WORK TO BE COMPLETED: If a line in the data contains "block", copy it out.

RECORD EXTRACTS:
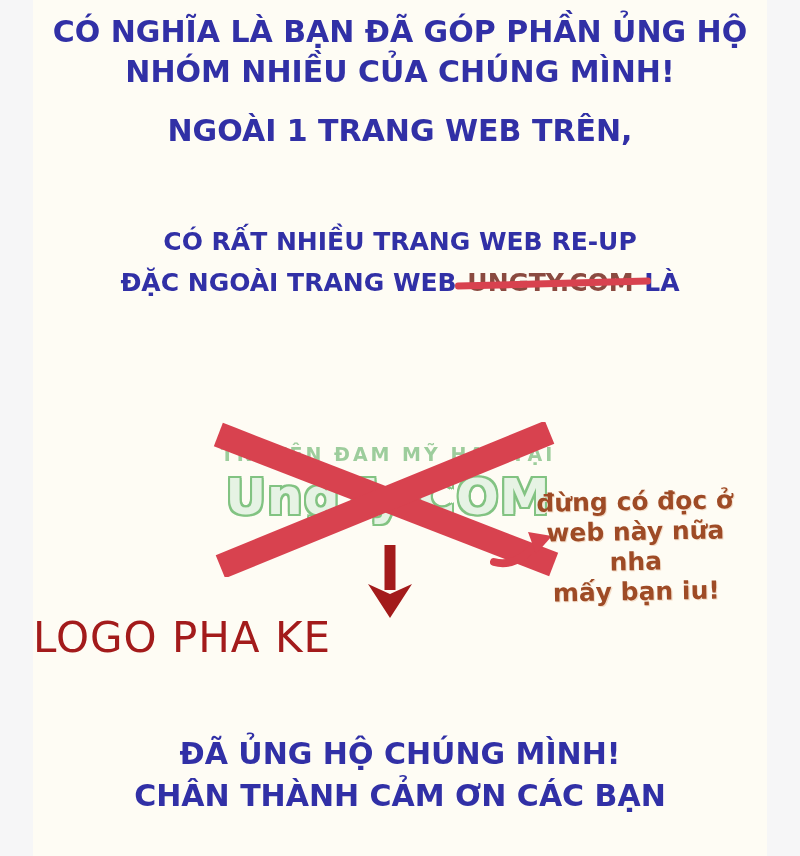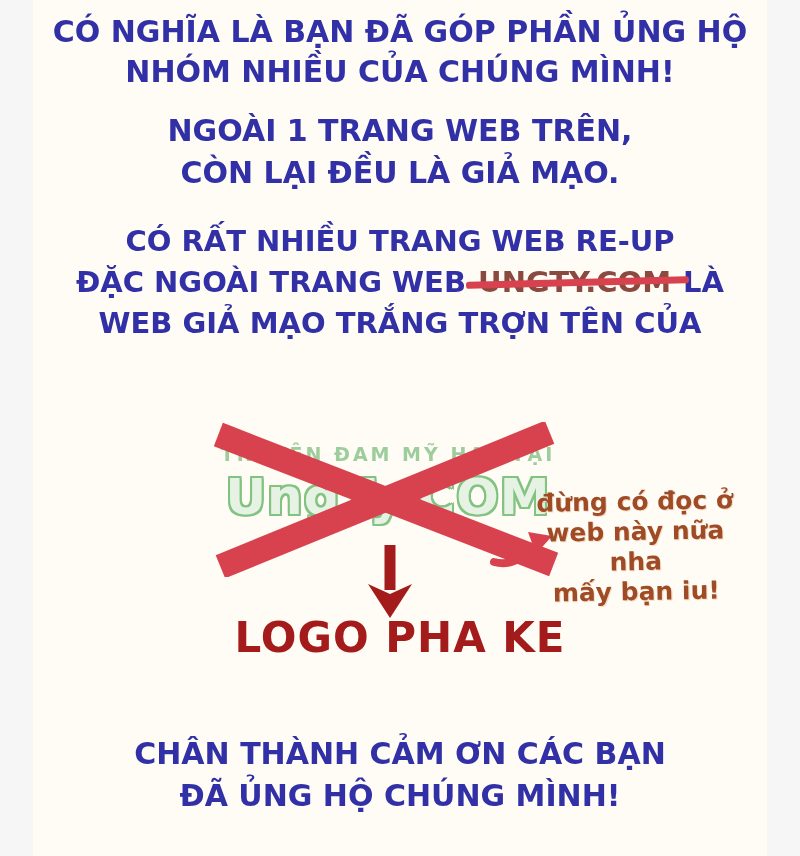--- a/index.html
+++ b/index.html
@@ -83,7 +83,6 @@
 
   <div class="blue-block notice">
     <div>NGOÀI 1 TRANG WEB TRÊN,</div>
-    <div>CÒN LẠI ĐỀU LÀ GIẢ MẠO.</div>
   </div>
 
   <div class="blue-block warning">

EXERCISE SOLUTION:
   <div class="blue-block notice">
   <div class="blue-block warning">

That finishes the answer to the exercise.